Jdbc input plugin and rebuilding elasticsearch index?


(Joshua P) #1

Is there a way to use the clean_run parameter in the jdbc input plugin to rebuild an index once a day while still doing periodic updates throughout the day to the same index? Using clean_run doesn't seem to work the way I expected it to in that it seems to reset the sql_last_start variable for the entire file, instead of per jdbc input. This is my logstash.conf file:

The idea was to have the rebuild run during the 6-7 hour and updates going on any other hours. But logstash is pulling the entire data set instead of a diff based on modified date.

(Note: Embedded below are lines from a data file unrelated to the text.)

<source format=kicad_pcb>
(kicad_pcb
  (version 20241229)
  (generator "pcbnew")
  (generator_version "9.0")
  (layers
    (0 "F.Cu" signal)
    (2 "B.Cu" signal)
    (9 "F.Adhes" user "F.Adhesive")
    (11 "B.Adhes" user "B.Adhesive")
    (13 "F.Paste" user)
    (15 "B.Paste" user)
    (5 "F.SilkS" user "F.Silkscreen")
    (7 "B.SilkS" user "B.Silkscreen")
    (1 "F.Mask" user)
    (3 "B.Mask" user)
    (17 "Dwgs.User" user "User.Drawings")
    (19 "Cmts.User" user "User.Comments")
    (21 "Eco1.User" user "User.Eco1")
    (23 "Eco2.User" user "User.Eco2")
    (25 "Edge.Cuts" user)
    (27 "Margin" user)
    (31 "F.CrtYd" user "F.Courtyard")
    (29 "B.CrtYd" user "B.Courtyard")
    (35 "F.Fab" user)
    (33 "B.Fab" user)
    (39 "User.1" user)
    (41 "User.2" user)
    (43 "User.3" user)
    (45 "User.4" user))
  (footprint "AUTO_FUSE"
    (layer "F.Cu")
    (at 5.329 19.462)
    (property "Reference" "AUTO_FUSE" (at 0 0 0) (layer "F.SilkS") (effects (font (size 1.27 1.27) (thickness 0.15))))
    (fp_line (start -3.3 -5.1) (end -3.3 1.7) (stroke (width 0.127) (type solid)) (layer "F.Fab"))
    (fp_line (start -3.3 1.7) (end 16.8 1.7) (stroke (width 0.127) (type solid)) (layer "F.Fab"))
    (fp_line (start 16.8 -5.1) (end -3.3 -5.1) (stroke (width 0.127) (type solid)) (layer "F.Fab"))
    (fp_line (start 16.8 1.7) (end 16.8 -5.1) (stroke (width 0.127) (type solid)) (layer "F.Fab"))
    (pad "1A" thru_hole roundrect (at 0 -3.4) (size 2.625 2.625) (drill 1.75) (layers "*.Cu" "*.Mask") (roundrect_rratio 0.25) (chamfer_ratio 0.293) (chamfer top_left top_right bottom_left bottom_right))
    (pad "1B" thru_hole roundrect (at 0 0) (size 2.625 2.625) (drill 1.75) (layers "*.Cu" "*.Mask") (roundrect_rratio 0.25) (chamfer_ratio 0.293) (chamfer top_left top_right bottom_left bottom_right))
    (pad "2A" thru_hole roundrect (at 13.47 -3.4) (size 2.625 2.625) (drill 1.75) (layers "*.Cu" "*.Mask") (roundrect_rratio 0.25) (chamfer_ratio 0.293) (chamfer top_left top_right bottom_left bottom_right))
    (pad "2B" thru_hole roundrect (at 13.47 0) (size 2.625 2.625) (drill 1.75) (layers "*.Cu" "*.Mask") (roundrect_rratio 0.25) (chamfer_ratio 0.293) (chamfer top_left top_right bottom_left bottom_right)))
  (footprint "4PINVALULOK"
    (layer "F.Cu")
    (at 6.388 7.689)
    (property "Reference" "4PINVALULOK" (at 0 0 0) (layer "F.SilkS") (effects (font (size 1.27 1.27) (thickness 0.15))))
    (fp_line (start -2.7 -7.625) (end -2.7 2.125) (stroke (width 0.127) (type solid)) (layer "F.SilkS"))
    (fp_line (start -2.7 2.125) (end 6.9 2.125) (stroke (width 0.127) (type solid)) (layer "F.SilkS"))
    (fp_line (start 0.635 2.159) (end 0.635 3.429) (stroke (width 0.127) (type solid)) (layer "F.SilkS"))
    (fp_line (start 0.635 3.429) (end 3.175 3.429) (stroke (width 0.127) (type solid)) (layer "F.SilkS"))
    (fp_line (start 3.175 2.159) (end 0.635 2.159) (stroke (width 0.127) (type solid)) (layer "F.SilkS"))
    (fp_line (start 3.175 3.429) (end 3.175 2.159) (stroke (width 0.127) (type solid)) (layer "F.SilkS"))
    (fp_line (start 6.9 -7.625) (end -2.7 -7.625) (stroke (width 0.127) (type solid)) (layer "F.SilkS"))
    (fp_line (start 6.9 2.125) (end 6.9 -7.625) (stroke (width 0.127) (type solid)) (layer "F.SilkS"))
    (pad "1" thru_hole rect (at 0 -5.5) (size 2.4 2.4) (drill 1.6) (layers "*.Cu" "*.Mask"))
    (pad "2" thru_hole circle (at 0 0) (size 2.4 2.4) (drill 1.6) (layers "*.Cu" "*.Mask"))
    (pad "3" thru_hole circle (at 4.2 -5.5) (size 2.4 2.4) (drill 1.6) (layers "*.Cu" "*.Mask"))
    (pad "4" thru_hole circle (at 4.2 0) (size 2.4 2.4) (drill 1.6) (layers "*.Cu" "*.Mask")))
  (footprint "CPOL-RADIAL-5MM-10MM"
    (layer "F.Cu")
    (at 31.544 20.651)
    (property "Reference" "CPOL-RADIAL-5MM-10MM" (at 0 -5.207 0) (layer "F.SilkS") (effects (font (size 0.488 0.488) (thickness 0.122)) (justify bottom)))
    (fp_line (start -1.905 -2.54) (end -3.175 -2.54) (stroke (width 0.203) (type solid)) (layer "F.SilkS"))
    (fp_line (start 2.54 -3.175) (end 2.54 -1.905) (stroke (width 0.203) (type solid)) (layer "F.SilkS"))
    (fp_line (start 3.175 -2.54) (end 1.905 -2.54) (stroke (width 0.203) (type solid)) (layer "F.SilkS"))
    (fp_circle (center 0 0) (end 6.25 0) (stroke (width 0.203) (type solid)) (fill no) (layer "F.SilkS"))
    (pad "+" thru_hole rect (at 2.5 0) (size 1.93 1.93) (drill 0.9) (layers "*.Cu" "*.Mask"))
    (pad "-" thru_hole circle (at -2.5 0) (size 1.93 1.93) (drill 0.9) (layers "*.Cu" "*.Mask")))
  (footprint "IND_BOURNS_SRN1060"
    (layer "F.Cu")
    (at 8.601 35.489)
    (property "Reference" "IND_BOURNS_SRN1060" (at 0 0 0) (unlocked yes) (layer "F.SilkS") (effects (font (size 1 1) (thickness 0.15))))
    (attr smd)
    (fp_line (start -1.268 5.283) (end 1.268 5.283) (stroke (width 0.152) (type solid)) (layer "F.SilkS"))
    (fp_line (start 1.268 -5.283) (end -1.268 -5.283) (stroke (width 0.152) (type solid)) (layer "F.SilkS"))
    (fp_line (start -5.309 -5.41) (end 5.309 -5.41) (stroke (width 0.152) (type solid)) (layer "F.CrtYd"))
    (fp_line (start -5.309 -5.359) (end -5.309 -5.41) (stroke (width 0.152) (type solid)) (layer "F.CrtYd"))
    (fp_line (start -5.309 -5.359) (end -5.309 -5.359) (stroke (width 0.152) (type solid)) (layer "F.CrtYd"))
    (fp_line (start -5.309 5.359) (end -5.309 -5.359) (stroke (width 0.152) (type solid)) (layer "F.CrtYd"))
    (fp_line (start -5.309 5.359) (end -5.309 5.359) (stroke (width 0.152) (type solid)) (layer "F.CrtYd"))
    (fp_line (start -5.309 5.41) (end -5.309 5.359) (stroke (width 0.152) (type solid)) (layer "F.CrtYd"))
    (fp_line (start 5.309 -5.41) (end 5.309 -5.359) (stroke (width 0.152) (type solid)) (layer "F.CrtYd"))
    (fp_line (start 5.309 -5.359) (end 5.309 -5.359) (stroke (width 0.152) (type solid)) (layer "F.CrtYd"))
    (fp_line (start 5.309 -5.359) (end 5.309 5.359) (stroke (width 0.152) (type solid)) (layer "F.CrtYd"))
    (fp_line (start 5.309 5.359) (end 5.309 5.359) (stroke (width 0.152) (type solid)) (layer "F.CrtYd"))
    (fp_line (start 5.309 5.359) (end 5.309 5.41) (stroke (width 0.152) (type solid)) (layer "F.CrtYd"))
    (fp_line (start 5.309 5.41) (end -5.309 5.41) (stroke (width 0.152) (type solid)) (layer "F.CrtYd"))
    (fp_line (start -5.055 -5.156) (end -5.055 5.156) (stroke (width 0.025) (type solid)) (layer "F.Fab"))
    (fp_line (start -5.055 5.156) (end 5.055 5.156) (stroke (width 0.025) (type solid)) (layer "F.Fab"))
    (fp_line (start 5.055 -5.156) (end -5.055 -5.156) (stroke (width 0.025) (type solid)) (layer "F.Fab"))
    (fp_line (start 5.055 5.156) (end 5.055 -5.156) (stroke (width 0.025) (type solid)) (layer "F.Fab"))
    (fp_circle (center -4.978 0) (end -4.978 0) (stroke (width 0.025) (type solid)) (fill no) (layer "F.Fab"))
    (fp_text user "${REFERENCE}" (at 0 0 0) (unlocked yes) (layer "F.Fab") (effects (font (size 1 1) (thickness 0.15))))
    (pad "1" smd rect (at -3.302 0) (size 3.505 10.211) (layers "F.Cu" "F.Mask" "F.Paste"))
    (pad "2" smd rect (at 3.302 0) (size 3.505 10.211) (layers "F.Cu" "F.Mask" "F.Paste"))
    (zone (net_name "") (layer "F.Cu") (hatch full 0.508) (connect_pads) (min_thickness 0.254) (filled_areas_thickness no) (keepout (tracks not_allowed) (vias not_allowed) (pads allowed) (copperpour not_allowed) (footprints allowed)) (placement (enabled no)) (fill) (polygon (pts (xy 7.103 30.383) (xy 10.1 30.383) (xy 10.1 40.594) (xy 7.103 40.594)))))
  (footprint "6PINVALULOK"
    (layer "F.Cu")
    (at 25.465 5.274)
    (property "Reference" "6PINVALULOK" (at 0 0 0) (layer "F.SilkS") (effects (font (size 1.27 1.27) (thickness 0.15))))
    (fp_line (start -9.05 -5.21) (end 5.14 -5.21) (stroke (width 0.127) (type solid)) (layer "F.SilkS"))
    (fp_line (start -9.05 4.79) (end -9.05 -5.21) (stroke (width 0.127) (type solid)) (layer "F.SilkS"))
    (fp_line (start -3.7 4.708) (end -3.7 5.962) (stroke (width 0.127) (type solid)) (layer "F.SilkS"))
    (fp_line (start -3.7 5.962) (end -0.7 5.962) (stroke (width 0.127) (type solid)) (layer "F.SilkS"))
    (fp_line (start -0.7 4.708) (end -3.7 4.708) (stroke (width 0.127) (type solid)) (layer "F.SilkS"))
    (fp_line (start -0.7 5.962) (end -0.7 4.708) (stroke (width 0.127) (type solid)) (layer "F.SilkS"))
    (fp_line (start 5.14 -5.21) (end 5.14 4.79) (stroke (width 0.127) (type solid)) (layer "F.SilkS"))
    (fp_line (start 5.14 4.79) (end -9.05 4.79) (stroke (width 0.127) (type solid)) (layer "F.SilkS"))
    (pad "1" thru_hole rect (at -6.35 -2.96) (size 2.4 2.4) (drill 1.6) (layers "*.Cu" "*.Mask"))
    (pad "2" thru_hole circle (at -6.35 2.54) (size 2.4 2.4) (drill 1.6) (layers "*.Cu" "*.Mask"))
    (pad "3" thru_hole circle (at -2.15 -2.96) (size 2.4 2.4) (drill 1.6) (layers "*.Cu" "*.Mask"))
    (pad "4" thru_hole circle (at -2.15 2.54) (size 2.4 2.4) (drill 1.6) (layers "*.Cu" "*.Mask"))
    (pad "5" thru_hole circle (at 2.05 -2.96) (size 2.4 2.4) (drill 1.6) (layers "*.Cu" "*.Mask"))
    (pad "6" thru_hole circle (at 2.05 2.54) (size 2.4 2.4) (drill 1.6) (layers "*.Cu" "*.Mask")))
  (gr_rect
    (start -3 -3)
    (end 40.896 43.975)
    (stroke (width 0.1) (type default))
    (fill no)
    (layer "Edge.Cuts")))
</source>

I'm using :sql_last_run in my query.

input {

  # Rebuild Property Index Data
  jdbc {
    jdbc_driver_library => "sqljdbc42.jar"
    jdbc_driver_class => "com.microsoft.sqlserver.jdbc.SQLServerDriver"
    jdbc_connection_string => "jdbc:sqlserver://127.0.0.1;databaseName=db"
    jdbc_user => "user"
		jdbc_password => "pass"
    statement_filepath => "propertyQuery.sql"
    type => "rcaproperty"
    clean_run => true
    # run rebuild at 6:00am every day.
    schedule => "0 09 * * *"
  }
	# Update Property Index Data
	jdbc {
		jdbc_driver_library => "/sqljdbc42.jar"
		jdbc_driver_class => "com.microsoft.sqlserver.jdbc.SQLServerDriver"
		jdbc_connection_string => "jdbc:sqlserver://127.0.0.1;databaseName=db"
    jdbc_user => "user"
		jdbc_password => "pass"
		statement_filepath => "propertyQuery.sql"
		type => "rcaproperty"
		# update every ten minutes.
		schedule => "*/10 0-8,10-23 * * *"
	}
}

filter {
	# Property Index handling
	if [type] == "rcaproperty" {
		mutate {
			split => { "altaddresses" => "|"}
		}

		mutate {
			strip => ["altaddresses"]
		}

		if [lat_dbl] {
			if [lon_dbl] {
				mutate {
					add_field => { "geocode" => "%{lat_dbl},%{lon_dbl}"}
				}
			}
		}
	}
}

output {
	# Property Index Handling
	if [type] == "rcaproperty" {
		elasticsearch {
			hosts => ["localhost:9200"]
			document_id => "%{property_id}"
			index => "rcasearchindex_dev_%{+YYYY.MM.dd}"
			template_name => "rcasearchindex_template"
		}
	}
}

(Aaron Mildenstein) #2

If you have multiple jdbc input blocks, you should have a separate metadata file for each:

input {
  jdbc {
    # ...my config options...
    # Path to file with last run time
    last_run_metadata_path => "/path/to/metadata/file1"
    # ...more config options...
  }
  jdbc {
    # ...my other config options...
    # Path to file with last run time
    last_run_metadata_path => "/path/to/metadata/file2"
    # ...more config options...
  }
}

The default storage place is: #{ENV['HOME']}/.logstash_jdbc_last_run, so they're colliding.


(Joshua P) #3

Thank you! That's exactly what I needed.

I missed the last_run_meta_data option. Solved my problem.


(system) #4